Potential Hurricane Irene damage aside, weather has caused little problem for apple growers in the East.
Growers and shippers in New York, Pennsylvania and Virginia said they anticipate near-normal production and acceptable returns for their products during the upcoming season.
“I think we’re in a very good, strong position in New York,” said Jim Allen, president of the Fishers-based New York Apple Association.
“We had excellent return bud and bloom. We didn’t have the perfect pollination conditions, but it helped us do natural thinning.”
New York growers should approach their five-year average of just under 30 million bushels this season, Allen said.
The U.S. Apple Association estimated New York’s crop at 30 million bushels at its annual Apple Crop Outlook and Marketing Conference in mid-August in Chicago.
“We were getting nice rains right and they continued to grow nicely with the heat,” Allen said.
“This time of year, that’s great for apples. Later in the season, when they become mature, it would be a problem, but it helps them when they’re growing.”
New York got an early start on its apple deal a year ago, but this year, it’s on schedule, Allen said.
“What that means is we get into the big volume of our season about the end of August,” he said.
Picking of some early regional varieties started in mid-August, Allen said.

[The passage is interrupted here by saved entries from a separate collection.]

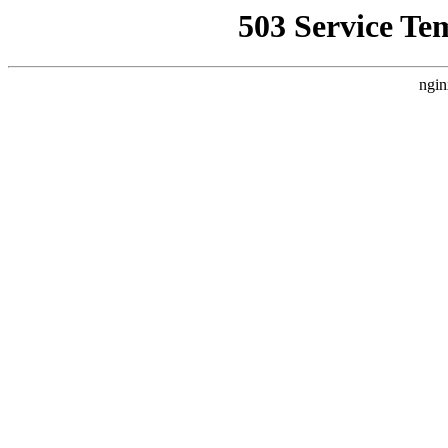
503 Service Te
ngin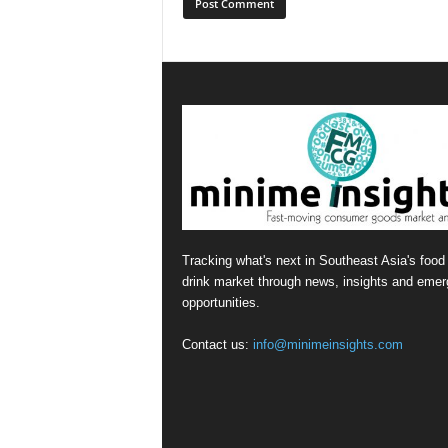
Tracking what's next in Southeast Asia's food
drink market through news, insights and emer
opportunities.
Contact us:
info@minimeinsights.com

“We’ll be harvesting them throughout the state at the beginning of September,” he said, noting macintosh as the biggest of the early varieties.
Things were looking up for Geneva, N.Y.-based Red Jacket Orchards, said Brian Nicholson, president.

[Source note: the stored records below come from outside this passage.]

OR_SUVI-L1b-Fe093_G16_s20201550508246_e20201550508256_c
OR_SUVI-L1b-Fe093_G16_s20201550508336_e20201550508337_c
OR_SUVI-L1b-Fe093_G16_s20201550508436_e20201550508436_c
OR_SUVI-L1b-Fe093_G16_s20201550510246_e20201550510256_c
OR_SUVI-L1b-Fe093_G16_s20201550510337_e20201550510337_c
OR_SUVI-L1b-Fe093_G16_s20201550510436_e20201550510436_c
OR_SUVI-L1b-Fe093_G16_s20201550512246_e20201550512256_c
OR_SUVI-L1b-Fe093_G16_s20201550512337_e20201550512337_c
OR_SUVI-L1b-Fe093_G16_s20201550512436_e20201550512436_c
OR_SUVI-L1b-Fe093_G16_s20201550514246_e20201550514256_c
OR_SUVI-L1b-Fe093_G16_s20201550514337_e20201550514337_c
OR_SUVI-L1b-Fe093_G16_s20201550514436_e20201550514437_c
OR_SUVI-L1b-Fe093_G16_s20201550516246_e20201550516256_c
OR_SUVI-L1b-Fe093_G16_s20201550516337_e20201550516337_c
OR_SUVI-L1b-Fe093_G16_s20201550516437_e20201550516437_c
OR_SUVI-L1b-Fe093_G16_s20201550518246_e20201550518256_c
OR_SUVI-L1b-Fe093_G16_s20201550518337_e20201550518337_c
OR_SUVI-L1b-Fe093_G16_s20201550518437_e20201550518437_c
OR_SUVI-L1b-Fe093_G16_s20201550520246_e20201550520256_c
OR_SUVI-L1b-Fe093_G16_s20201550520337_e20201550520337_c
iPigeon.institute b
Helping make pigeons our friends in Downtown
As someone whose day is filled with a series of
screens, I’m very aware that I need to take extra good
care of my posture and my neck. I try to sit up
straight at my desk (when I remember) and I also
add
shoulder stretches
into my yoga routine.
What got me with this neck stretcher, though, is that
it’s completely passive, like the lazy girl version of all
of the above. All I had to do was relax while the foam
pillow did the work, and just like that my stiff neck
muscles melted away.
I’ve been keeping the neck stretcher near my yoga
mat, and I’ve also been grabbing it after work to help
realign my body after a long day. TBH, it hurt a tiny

“We’re going to be definitely up from last year, but we had one of our smaller crops last year,” he said.
“It will be a very manageable crop, probably 20% over last year.”
According to the U.S. Department of Agriculture, on Aug. 22, cartons of extra fancy 12 3-pound film bags of 2½-inch minimum ginger golds sold for $21-22, and paula reds sold for $20-21.
Cartons of extra fancy cell packed ginger gold 80s received $24.
“Price seems to be very healthy for everyone,” Nicholson said.
“Everyone should be happy with the pricing — the retailers, the growers, the packers. Everyone sold out early last year. Michigan was so short last year, it tapped all their product and affected prices.”
Tim Mansfield, sales and marketing director with Sun Orchard Fruit Co. in Burt, N.Y., shared the optimism.